Insights

Turn Frequent Anomalies into Rare Exceptions

Helping asset allocators become data driven organizations

How is AI solving the data problem for institutional investors?

October 2024

Charles mingoia

Charles Mingoia

Global Head of Client Reporting

Frank smietana final

Frank Smietana

Head of Thought Leadership & Content Strategy


Investment managers aspire to be data-driven, but the reality is that system fragmentation, operational risk and limited transparency prevent firms from fully leveraging all of their data.

Fragmented research, order management, trade execution and portfolio management systems often operate in silos, resulting in too many systems without a unified view or governance standards. Manual processes and workarounds increase operating risks, exposing you to sub-optimal performance, inaccurate reporting and potential regulatory fines.

Together with limited transparency into the accuracy, timeliness and consistency of data, investment managers are struggling to make decisions based on stale, suboptimal information.

Enter the era of artificial intelligence (AI) and the potential use-case for data validation. AI is well suited to the many challenges of ensuring consistent, high-quality investment data because it identifies potential anomalies across data domains and continuously learns and evolves its understanding as it ingests new data. AI is intuitive: It considers each data domain, looking for anomalies in FX rates, securities prices and transactions.

As AI is applied across the investment process, its understanding of data, true anomalies and false alerts evolves. It’s this feedback loop that enhances the model, creating continuous improvement optimized for each data domain.

At State Street, our team of data scientists and engineers have built several deep learning models, first starting with the market value of a portfolio. These models consider various factors and determine whether there's a problem with the client’s portfolio market value that requires escalation to an analyst for verification and investigation. AI-based anomaly detection replaces traditional, static-based rules, and works by learning and recognizing patterns in the portfolio.

While the previous static-based rules flagged over 31,000 data exceptions across a six-month period (of which there were only 250 true exceptions), the AI model identified only 4,000 exceptions while discovering 100 percent of the true exceptions. The massive reduction in false positives means a 25x productivity gain for the data operations teams.

Security reference data is the next domain where we’re applying AI for anomaly detection. The model determines if there is a suspicious reference data element that is out of sync with other attributes of that security, then escalates for further investigation to a data operations specialist.

We started with market value and security reference data because they cover the most territory in terms of error detection and mitigation. Almost every data error impacts market value in some way, whether that’s due to a corporate action that was improperly processed or a mispriced security in the portfolio.

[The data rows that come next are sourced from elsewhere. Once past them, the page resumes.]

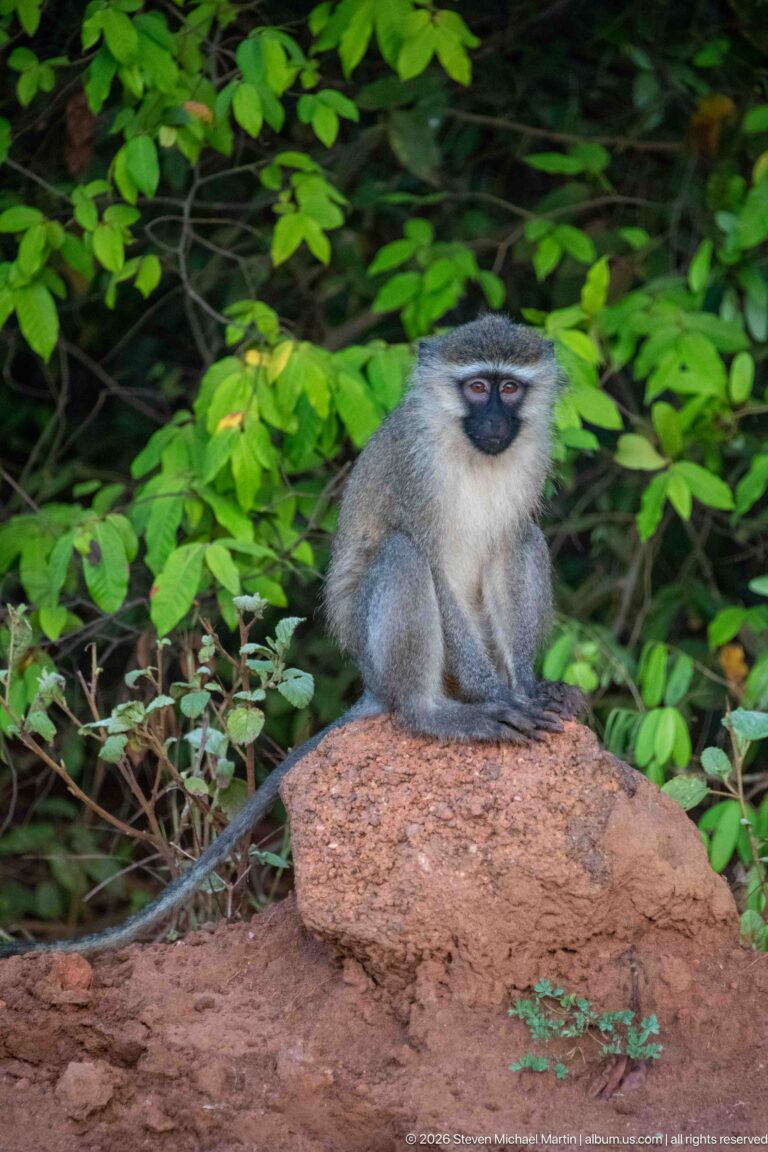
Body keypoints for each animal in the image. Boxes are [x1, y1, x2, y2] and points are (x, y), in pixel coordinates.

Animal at [0, 315, 582, 958]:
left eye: (511, 388)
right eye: (477, 388)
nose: (497, 422)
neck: (470, 452)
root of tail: (373, 684)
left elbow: (508, 546)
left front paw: (527, 688)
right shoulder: (415, 469)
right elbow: (429, 558)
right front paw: (498, 700)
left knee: (522, 537)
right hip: (377, 649)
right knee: (402, 555)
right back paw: (433, 713)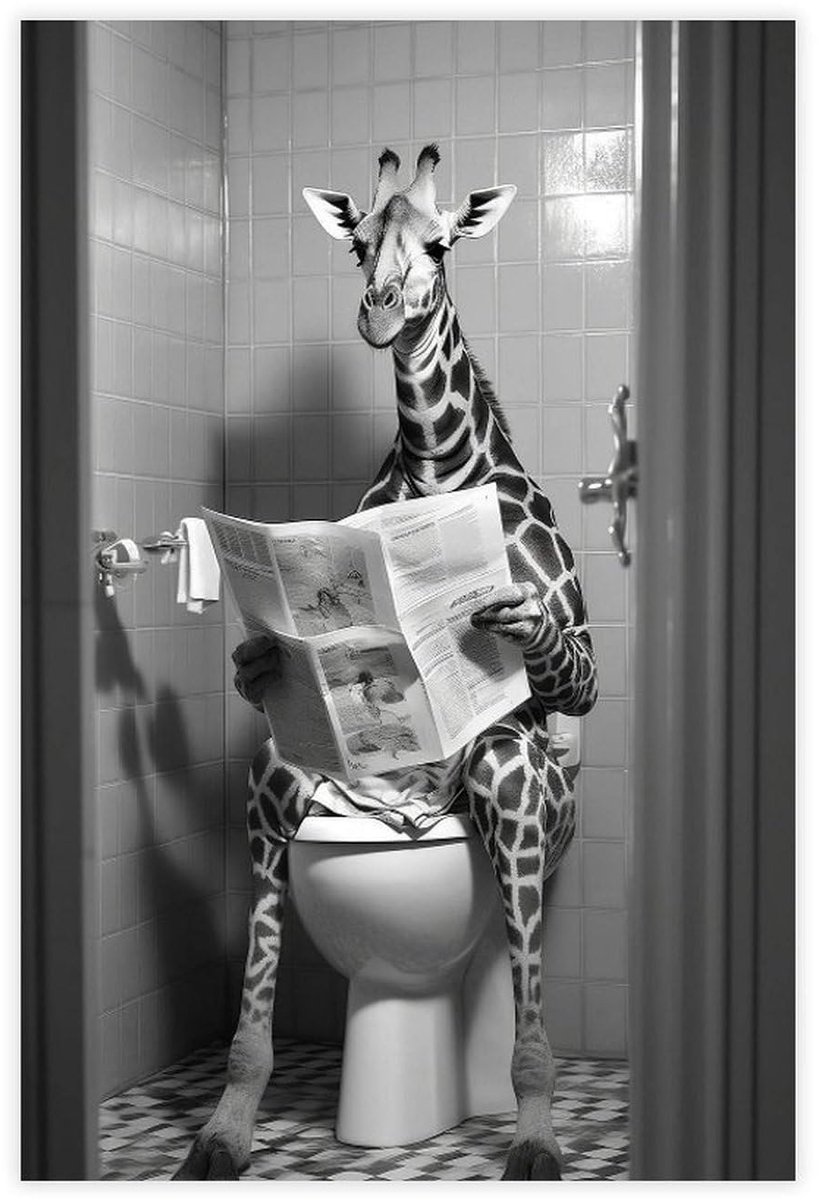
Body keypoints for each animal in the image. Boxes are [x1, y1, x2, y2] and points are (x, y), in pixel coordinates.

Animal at [173, 146, 598, 1182]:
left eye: (440, 243)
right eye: (358, 241)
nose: (379, 311)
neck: (442, 469)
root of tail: (404, 815)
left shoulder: (578, 660)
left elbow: (567, 663)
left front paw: (536, 1144)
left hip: (516, 786)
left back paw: (531, 1136)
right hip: (301, 780)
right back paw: (227, 1131)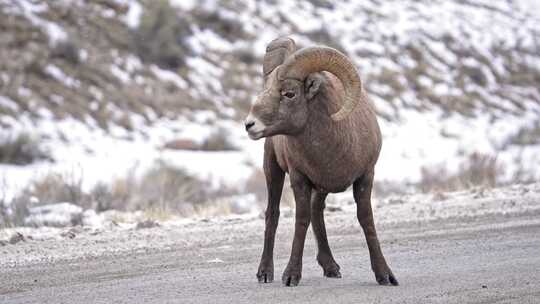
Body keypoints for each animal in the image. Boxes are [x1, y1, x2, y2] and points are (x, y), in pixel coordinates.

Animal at [245, 38, 396, 288]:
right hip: (273, 170)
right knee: (273, 214)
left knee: (317, 212)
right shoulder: (299, 179)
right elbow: (301, 220)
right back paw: (265, 273)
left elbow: (366, 220)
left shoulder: (365, 177)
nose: (249, 124)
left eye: (289, 93)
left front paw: (385, 275)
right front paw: (291, 276)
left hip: (321, 189)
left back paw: (331, 267)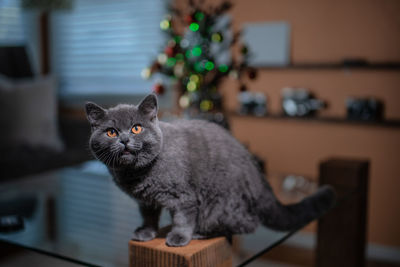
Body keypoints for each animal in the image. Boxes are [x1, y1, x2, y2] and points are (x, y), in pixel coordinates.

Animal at [86, 94, 336, 247]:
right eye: (111, 132)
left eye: (136, 128)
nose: (125, 140)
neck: (136, 174)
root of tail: (258, 176)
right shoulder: (145, 201)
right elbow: (148, 216)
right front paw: (146, 233)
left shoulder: (184, 196)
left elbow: (183, 218)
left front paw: (179, 237)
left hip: (220, 205)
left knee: (247, 224)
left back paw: (201, 233)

Looking to the future, we’re expanding the models into new data domains like intraday transactions. If we can identify potential problems with a transaction in real time, we have an opportunity to fix it before end-of-day when the impact is greater.

We built the models to be source agnostic, providing the ability to run a broad range of different datasets through the process, whether that data originates from our asset servicing operations, gets acquired from third-party vendors or is generated internally by investment firms. Leveraging this transformative technology enables you to streamline your internal data operations and benefit from consistent, accurate data across your investment process.